Corporate users are the only ones who generally care about per-user installations, and generally can follow a dependency chain of installations to push apps to the users. Most of them will NOT use our generated bootstrapper, anyway.
The point of this post is to tell you how to work around the 'elevate for each' behavior of the generated setup.exe by hacking the setup bootstrapper used by the MSBuild GenerateBootstrapper task so that it prompts for elevation once at startup and installs everything elevated. This is not ideal because sometimes it is not necessary to elevate, but it certainly makes the end-user result better for the 'happy path' for 99% of all users.
Normal caveats apply - if you break something, its not my fault. Keep a backup of all modified files. The solution presented here will change the behavior for ALL GenerateBootstrapper build tasks unless as part of your msbuild script you replace the appropriate file with the version that gives you the appropriate results.
The Windows SDK actually contains this bootstrapper, and it can be located here on a default installation on a 'normal' PC: C:\Program Files\Microsoft SDKs\Windows\v6.0A\Bootstrapper\Engine\setup.bin. Copy this somewhere and rename it to setup.exe. In Visual Studio 2008, do a File->Open->File and find your setup.exe. This will open up a resource viewer/editor. The RT_MANIFEST 'folder' is what you want to expand. Right-click on "1" and export it, saving it as a text file. Open the text file and find the requestedExecutionLevel node - change the level attribute's value to 'requireAdministrator'. Use CTRL-A and CTRL-C to copy the contents of this file to the clipboard. Back at the resource editor, double-click the '1' entry to get it in the hex editor. Select all but the first three bytes and paste your clipboard contents in there. Save and exit. Now rename the setup.exe back to setup.bin and replace the original file, saving a backup, of course. The next time your build happens, the setup.exe will now use the new manifest, giving you one prompt and doing EVERYTHING elevated.

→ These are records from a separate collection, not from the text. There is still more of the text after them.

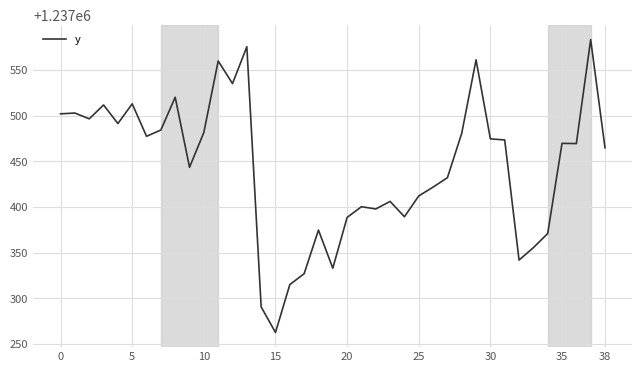

What is the difference between the maximum and minimum values?

321.1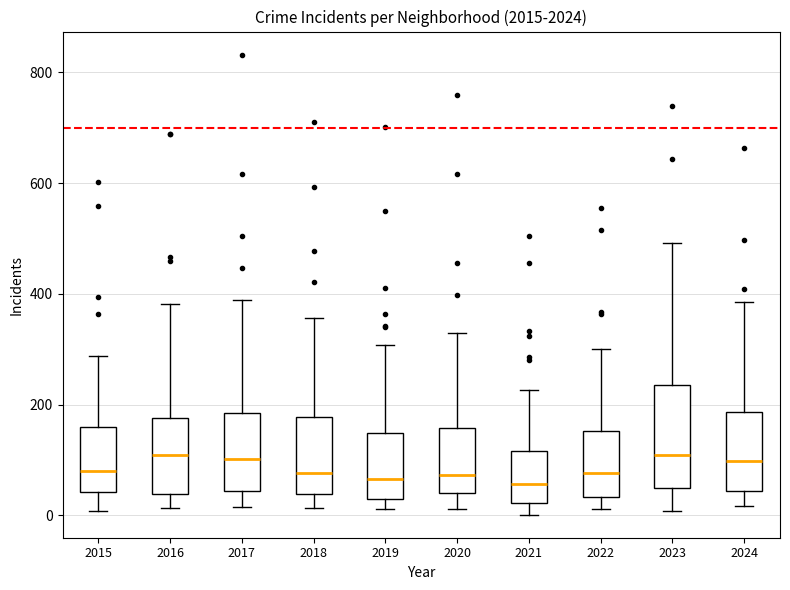

Where is the lower edge of the box at x = 2017 on the y-axis? The values are not printed on the chart, so give them approximately, as read against the axis.

40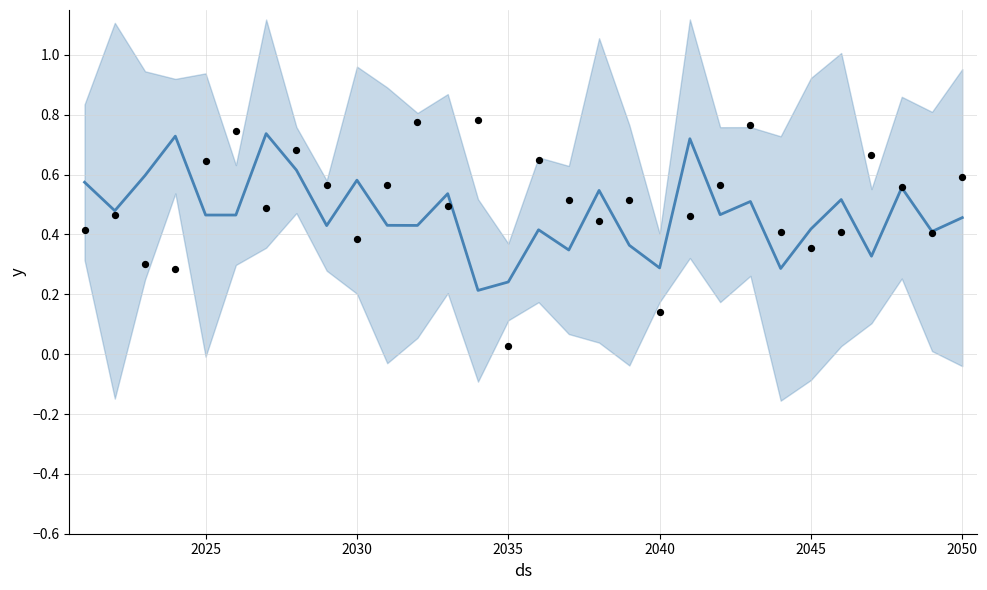

Is the value of observed at 13 greater than the value of mean at 14?

Yes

I won't get into the other issues with this bootstrapper - no autogeneration of MSI logs, no timestamps in its own log, immediate run and exit that hinders seld-extracting archive packages for single-file download, no MSI caching for patch scenarios like the Office team uses, spanning over multiple CDs/DVDs etc. I will wait for Wix 3.5's Burn to hopefully resolve these issues and the ones not mentioned. Rob Mensching, are you listening? I'll even volunteer to help write it.